Nov 27, 2006 21:43
Documentation is really important, I've decided. More pictures. More letters. More notes. I'm just going to write on everything in an attempt to make a mark. This also means writing down words that express my mental state. Because things like feelings are often fleeting, which makes them harder to record, but increasingly more important. 'Increasingly' because mine are often cyclical and because I only comprehend things visually; it's easier for me to learn when things are written down (regardless of whether I remember writing them).
Boom-dat, boom-dat, boom-boom-dat, boom-dat.
Thanksgiving break was necessary, lovely, and comforting. I am thankful. I am full. I am a consonant. Amy takes the son out of consonant. Ahhhhhh. I miss being a social activity facilitator. I think I resent WVU for having things planned already. I don't have a job anymore. Literally. Disaster. Figuratively?
J.New was really incredible. I've decided she is a prophet. I started crying when she began to sing. I tipped my head back and made the tears reabsorb, but it happened. The whole performance I could not shake the feeling that she was not human. She floated on stage in a sweeping white dress, flowing brown hair, and this completely fresh, innoncent expression. She was untouched and pristine. Playing the harp has angelic implications to begin with, but her manner and appearance added significant evidence. Bridgett commented on her seeming to struggle under the weight of the harp - as if she did not keep her concentration, she might be crushed. And sometimes when she sang she lost control and she would scream, but it was more of a screech, just for a second. It made me tense up. It was like her music was this burden she had to carry, and sometimes its terrible magnitude escaped her. And aren't most instruments of god at least a little unwilling? At the end she just floated away again. Unaffected by traditional concert etiquette, she never came back for an encore or made stupid jokes or advertised her albums for sale in the back. The only time I was reminded that she was performing a show was when she continually asked, "aauuuhmm, can I have a little less harp in my monitor, please?" (spoken as if you are a 6 year old girl). Bridgett also made the comment that her sudden and total disappearance was cinderella-esque and that she couldn't come back because she didn't exist the same way anymore. More evidence that she is not a regular person. Perhaps not prophet - but certainly not completely real. Anyway, she was good-better-best. Bob - just remember to call shotgun.

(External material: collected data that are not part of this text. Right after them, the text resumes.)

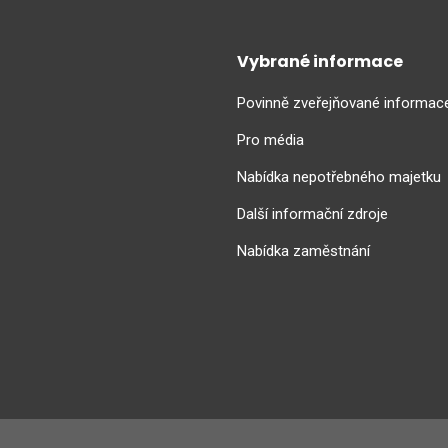
Vybrané informace
Povinně zveřejňované informac
Pro média
Nabídka nepotřebného majetku
Další informační zdroje
Nabídka zaměstnání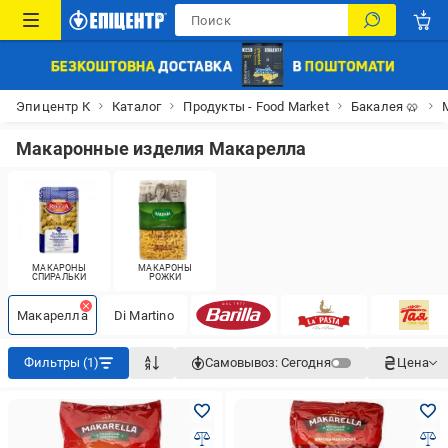
Эпицентр К
Каталог
Продукты - Food Market
Бакалея 🥨
Макаронные изделия Макарелла
МАКАРОНЫ
МАКАРОНЫ
СПИРАЛЬКИ
РОЖКИ
Макарелла
Di Martino
Фильтры (1)
Самовывоз:
Сегодня
Цена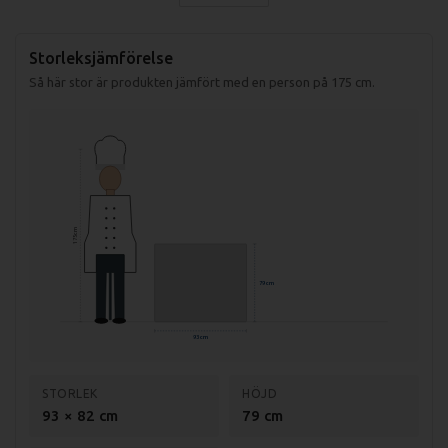
Ingår som standard:
Kärntemperaturnål
Pistoldusch
Storleksjämförelse
Flap Valve
Så här stor är produkten jämfört med en person på 175 cm.
175 cm
79 cm
93 cm
STORLEK
HÖJD
93 × 82 cm
79 cm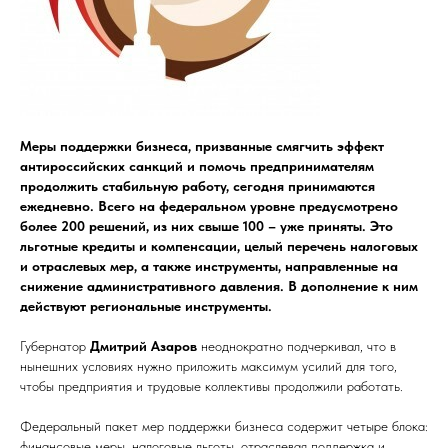
Меры поддержки бизнеса, призванные смягчить эффект
антироссийских санкций и помочь предпринимателям
продолжить стабильную работу, сегодня принимаются
ежедневно. Всего на федеральном уровне предусмотрено
более 200 решений, из них свыше 100 – уже приняты. Это
льготные кредиты и компенсации, целый перечень налоговых
и отраслевых мер, а также инструменты, направленные на
снижение административного давления. В дополнение к ним
действуют региональные инструменты.
Губернатор
Дмитрий Азаров
неоднократно подчеркивал, что в
нынешних условиях нужно приложить максимум усилий для того,
чтобы предприятия и трудовые коллективы продолжили работать.
Федеральный пакет мер поддержки бизнеса содержит четыре блока:
финансовые меры, налоговые льготы, отраслевая поддержка и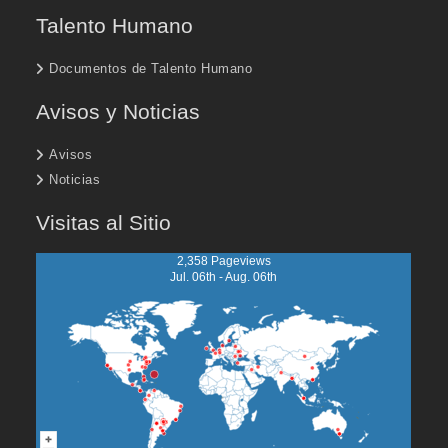
Talento Humano
Documentos de Talento Humano
Avisos y Noticias
Avisos
Noticias
Visitas al Sitio
2,358 Pageviews
Jul. 06th - Aug. 06th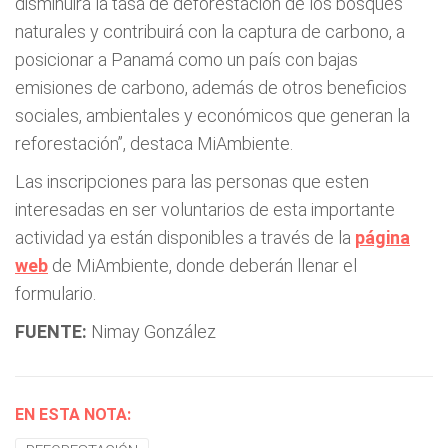
disminuirá la tasa de deforestación de los bosques
naturales y contribuirá con la captura de carbono, a
posicionar a Panamá como un país con bajas
emisiones de carbono, además de otros beneficios
sociales, ambientales y económicos que generan la
reforestación”, destaca MiAmbiente.
Las inscripciones para las personas que esten
interesadas en ser voluntarios de esta importante
actividad ya están disponibles a través de la
página
web
de MiAmbiente, donde deberán llenar el
formulario.
FUENTE:
Nimay González
EN ESTA NOTA: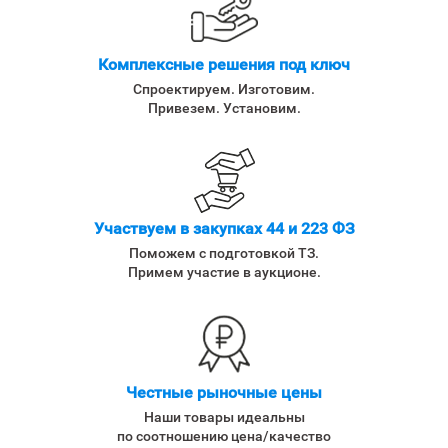
Комплексные решения под ключ
Спроектируем. Изготовим.
Привезем. Установим.
Участвуем в закупках 44 и 223 ФЗ
Поможем с подготовкой ТЗ.
Примем участие в аукционе.
Честные рыночные цены
Наши товары идеальны
по соотношению цена/качество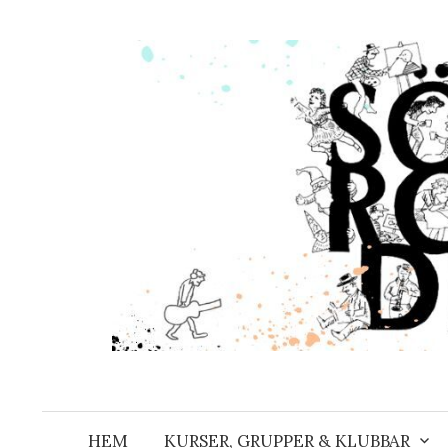
Hoppa
till
innehåll
HEM
KURSER, GRUPPER & KLUBBAR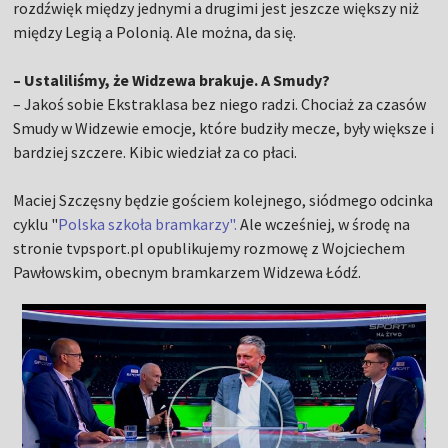
rozdźwięk między jednymi a drugimi jest jeszcze większy niż
między Legią a Polonią. Ale można, da się.
– Ustaliliśmy, że Widzewa brakuje. A Smudy?
– Jakoś sobie Ekstraklasa bez niego radzi. Chociaż za czasów
Smudy w Widzewie emocje, które budziły mecze, były większe i
bardziej szczere. Kibic wiedział za co płaci.
Maciej Szczęsny będzie gościem kolejnego, siódmego odcinka
cyklu "
Polska szkoła bramkarzy".
Ale wcześniej, w środę na
stronie tvpsport.pl opublikujemy rozmowę z Wojciechem
Pawłowskim, obecnym bramkarzem Widzewa Łódź.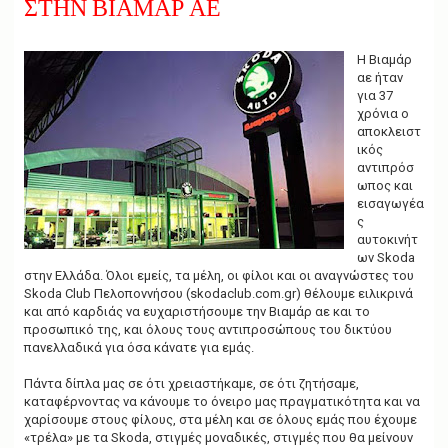
ΣΤΗΝ ΒΙΑΜΑΡ ΑΕ
g
a
t
i
Η Βιαμάρ
o
αε ήταν
n
για 37
χρόνια ο
αποκλειστ
ικός
αντιπρόσ
ωπος και
εισαγωγέα
ς
αυτοκινήτ
ων Skoda
στην Ελλάδα. Όλοι εμείς, τα μέλη, οι φίλοι και οι αναγνώστες του
Skoda Club Πελοποννήσου (skodaclub.com.gr) θέλουμε ειλικρινά
και από καρδιάς να ευχαριστήσουμε την Βιαμάρ αε και το
προσωπικό της, και όλους τους αντιπροσώπους του δικτύου
πανελλαδικά για όσα κάνατε για εμάς.
Πάντα δίπλα μας σε ότι χρειαστήκαμε, σε ότι ζητήσαμε,
καταφέρνοντας να κάνουμε το όνειρο μας πραγματικότητα και να
χαρίσουμε στους φίλους, στα μέλη και σε όλους εμάς που έχουμε
«τρέλα» με τα Skoda, στιγμές μοναδικές, στιγμές που θα μείνουν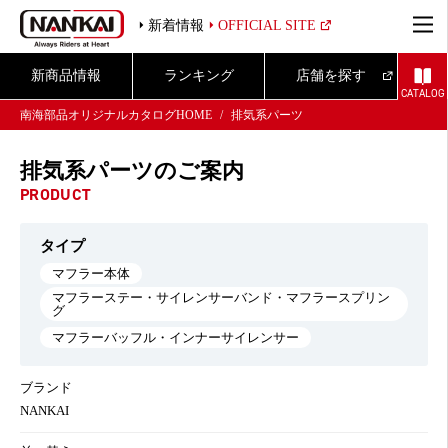
新着情報
OFFICIAL SITE
新商品情報
ランキング
店舗を探す
CATALOG
南海部品オリジナルカタログHOME
排気系パーツ
排気系パーツのご案内
PRODUCT
タイプ
マフラー本体
マフラーステー・サイレンサーバンド・マフラースプリン
グ
マフラーバッフル・インナーサイレンサー
ブランド
NANKAI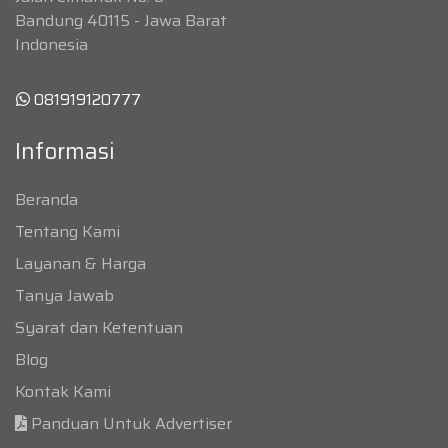
Bandung 40115 - Jawa Barat
Indonesia
081919120777
Informasi
Beranda
Tentang Kami
Layanan & Harga
Tanya Jawab
Syarat dan Ketentuan
Blog
Kontak Kami
Panduan Untuk Advertiser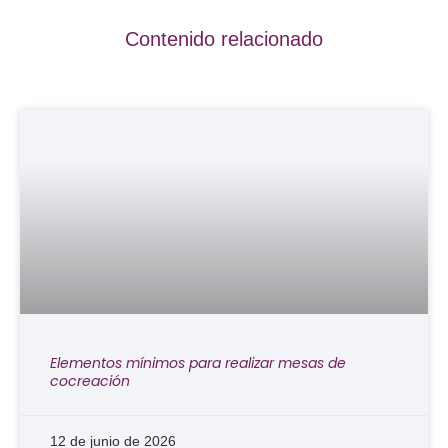
Contenido relacionado
Elementos mínimos para realizar mesas de
cocreación
12 de junio de 2026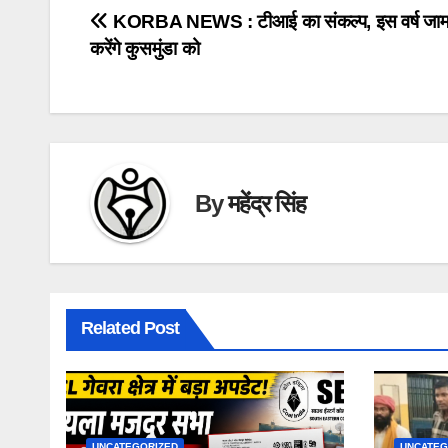
Post
KORBA NEWS : टीआई का संकल्प, इस वर्ष जाम 
करेंगे कुसमुंडा को
navigation
By
महेंद्र सिंह
Related Post
UNCATEGORIZED
UNCATEG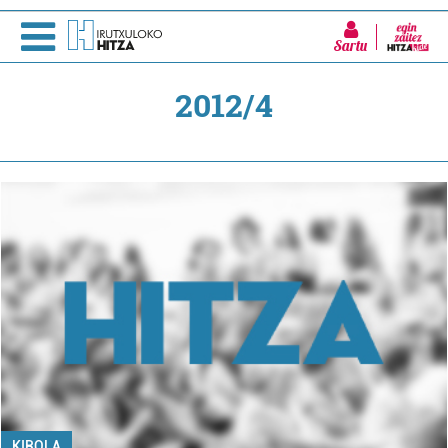
Sartu
2012/4
KIROLA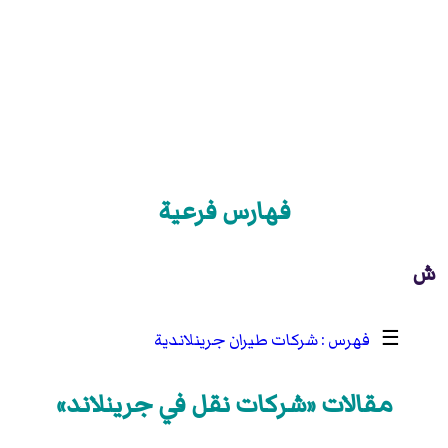
فهارس فرعية
ش
☰
شركات طيران جرينلاندية
مقالات «شركات نقل في جرينلاند»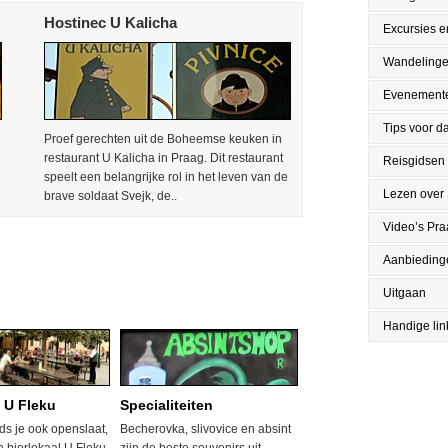
Hostinec U Kalicha
Excursies en
Wandeling
Evenement
Tips voor da
Proef gerechten uit de Boheemse keuken in
restaurant U Kalicha in Praag. Dit restaurant
Reisgidsen
speelt een belangrijke rol in het leven van de
Lezen over
brave soldaat Svejk, de..
Video’s Pr
Aanbieding
Uitgaan
Handige lin
l U Fleku
Specialiteiten
ds je ook openslaat,
Becherovka, slivovice en absint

B and I got sad because we no longer had Joanna to look forward to. We'd been counting the weeks, then days until the concert and at its height we were already missing it. Funny. I miss measuring time with Joanna. When she was trapped in my stereo, it took until the middle of "Book Of Right On" to get to school. Whenever I hear the beginning of "Bridges and Balloons" I picture the curve around Trail's and remember how hard it is to go 25 there when you know it's going to be 50 in like 3 seconds.
I just had a lot of D-coke because I have to stay up late and write a paper (which this entry is preventing, to my pleasure). It reminds me of 10th grade Fleming-escapades. I must do things now.